As a chilly wind blows from the North Sea, the Oscar pulls slowly into port. Tugs, one spraying jets of water into the air in traditional maritime celebration, heave it sideways into berths eight and nine at Felixstowe.
Able to hold 19,224 standard 20ft-long containers, the Oscar is the world's biggest carrier ship, in terms of volume. Built by Daewoo in South Korea at a cost of $140m (£93m) and named after the eight-year-old son of Mediterranean Shipping Company (MSC) president and chief executive Diego Aponte, she is 395.4m (1,297ft) long - a few metres greater than the height of New York's Empire State building, if the antenna on top is not taken into account.
Measuring 73m (240ft) high and 59m (194ft) wide, the Oscar's silhouette is visible from miles away, even on a misty East Anglian morning.
But Silviero, an Italian who has captained merchant ships for 23 years, is unfazed by being in charge of it. "I've been doing this job throughout what you might call the era of the mega-ships," he says. "I've captained ships that take 11,000, 12,000 and 14,000 containers." A ship of whatever size is still a ship, he reasons.

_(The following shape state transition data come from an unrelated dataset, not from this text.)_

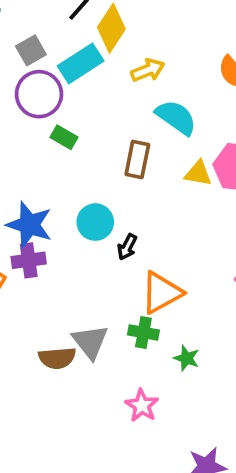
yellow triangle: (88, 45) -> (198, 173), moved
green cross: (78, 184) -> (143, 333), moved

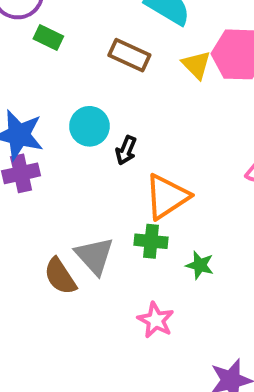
brown rectangle: (137, 159) -> (129, 55), turned -72
yellow triangle: (198, 173) -> (196, 65), turned 40
brown semicircle: (57, 358) -> (60, 276), turned 66

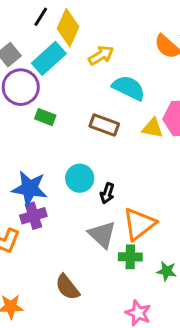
yellow triangle: (196, 65) -> (153, 128), turned -30
gray triangle: (94, 256) -> (102, 235), moved

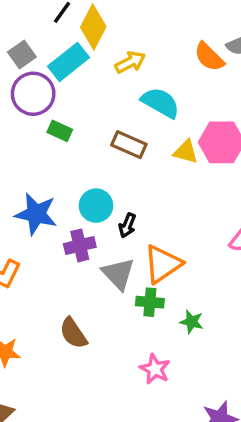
purple cross: (33, 216) -> (80, 245), moved

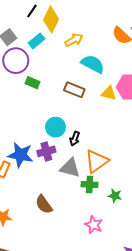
cyan rectangle: (68, 62) -> (37, 41), size x0.7
blue star: (36, 214) -> (21, 155), moved
gray triangle: (118, 274) -> (70, 168), turned -30

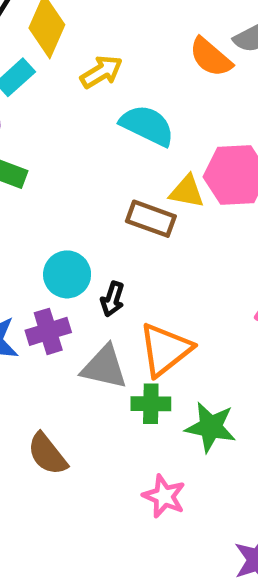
brown rectangle: (74, 90) -> (151, 219), moved
green star: (115, 196) -> (211, 427), size x1.5

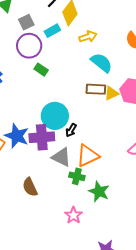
yellow triangle: (187, 191) -> (111, 93), turned -49
brown rectangle: (151, 219) -> (96, 89), moved, turned -30
cyan circle: (67, 274) -> (55, 116), size x1.4
purple cross: (48, 331) -> (42, 137), size x1.4

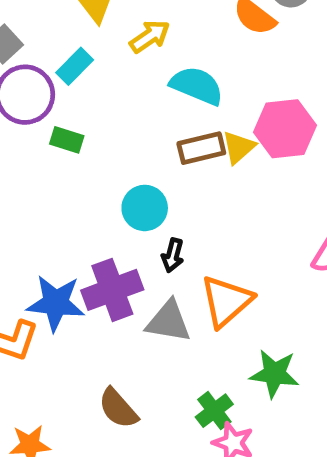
cyan rectangle: (52, 31) -> (75, 66), moved
cyan circle: (55, 116) -> (145, 208), moved, size x0.7
green cross: (77, 176) -> (214, 411), moved, turned -35

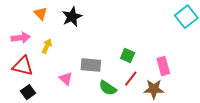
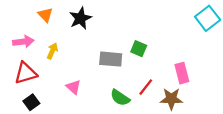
green square: (128, 55) -> (139, 49), moved
gray rectangle: (91, 65) -> (111, 59), moved
red triangle: (23, 66) -> (26, 73), turned -30

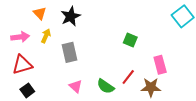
green square: (139, 49) -> (130, 40), moved
yellow arrow: (52, 51) -> (46, 36), moved
gray rectangle: (111, 59) -> (70, 52), moved, turned 72
pink triangle: (73, 87) -> (76, 86), moved

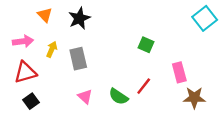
yellow arrow: (46, 36) -> (52, 49), moved
brown star: (151, 87) -> (194, 98), moved

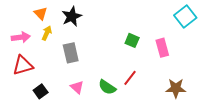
yellow arrow: (52, 49) -> (47, 33), moved
pink rectangle: (179, 72) -> (162, 48), moved
black square: (31, 101) -> (41, 91), moved

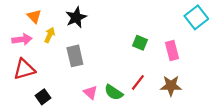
orange triangle: (41, 13) -> (34, 16), moved
pink triangle: (77, 87) -> (90, 92), moved
brown star: (176, 88) -> (171, 86), moved

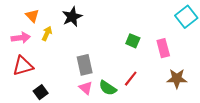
gray rectangle: (75, 56) -> (85, 65), moved
brown star: (171, 86) -> (177, 79), moved

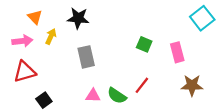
black star: (72, 17) -> (78, 18), turned 30
gray rectangle: (85, 65) -> (86, 57), moved
pink triangle: (86, 88) -> (93, 96), turned -40

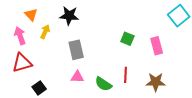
pink arrow: (22, 41) -> (20, 36), turned -102
red line: (142, 85) -> (125, 75), turned -35
brown star: (192, 85) -> (156, 82), moved
pink triangle: (93, 96) -> (77, 77), moved

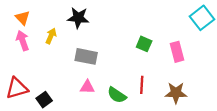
orange triangle: (31, 15) -> (23, 18), moved
gray rectangle: (76, 50) -> (86, 56), turned -66
red triangle: (22, 63) -> (17, 88), moved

The Oscar has a different effect on the several hundred enthusiasts gathered near Felixstowe port's entrance to cheer and photograph its arrival, following its maiden voyage from Qingdao in China.
The shipping industry has undergone what some call an "arms race" in the last couple of decades. The Oscar's predecessor as the biggest vessel was the 19,100-container-capacity, Chinese-owned Globe,which held the title for 53 days and visited Felixstowe in January. Thirty years ago, no ship was capable of carrying more than 5,000 containers.

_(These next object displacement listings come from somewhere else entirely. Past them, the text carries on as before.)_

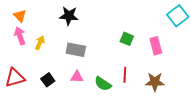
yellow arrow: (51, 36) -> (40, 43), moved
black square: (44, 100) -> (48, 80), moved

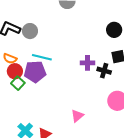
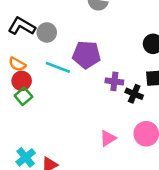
purple pentagon: (35, 72) -> (86, 55), moved
pink triangle: (77, 116) -> (108, 138), moved

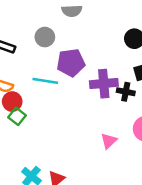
gray circle: (47, 32) -> (45, 37), moved
purple cross: (114, 81) -> (104, 84), size x1.5

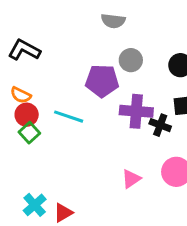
gray circle: (45, 37) -> (131, 60), moved
cyan line: (45, 81) -> (69, 117), moved

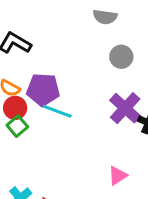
purple pentagon: (102, 81) -> (43, 90), moved
purple cross: (136, 111) -> (125, 108), turned 36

It takes the crew and port staff about half an hour to tether the Oscar, which must be manoeuvred slowly into its berth in case it crashes into the side, its gross tonnage of 193,000 capable of huge damage.
Even the biggest are dealt with within 36 hours, the movements of every container, lorry and train planned with maximum accuracy. Once the Oscar is in situ, a line of six cranes gets into action within 20 minutes.
Felixstowe, along with other major European and Asian ports, has been upgraded in recent years to deal with the volume of cargo the mega-ships bring. US ports have not done the same, meaning the Oscar cannot dock there, while the Panama Canal would have to be widened to allow her through.
Each crane at Felixstowe removes containers, putting them onto waiting shuttle vehicles at a rate of more than one every two minutes. If the traditional image of a busy port is of hustle and bustle, Felixstowe is notably human-free, the dockside largely empty as the cranes do their work. A few workers in yellow hats and high-visibility jackets look tiny next to the Oscar, the letters MSC painted in white letters more than 20m high on its black and red hull.
The crane mechanisms whirr as their yellow "spreaders" carry the containers at speed from the top of the piles onboard downwards. There is a bang as they clamp on and another as they deposit them.
The steps used by the crew to climb on board the Oscar seem comparatively rickety, but with a safety net below.
Further up, in the bridge, Captain Silviero monitors banks of instruments. On one side the town of Felixstowe is visible, its spires juxtaposed behind thousands of containers, mainly red, grey and blue, stacked in the near distance. On the other can be seen the port of Harwich.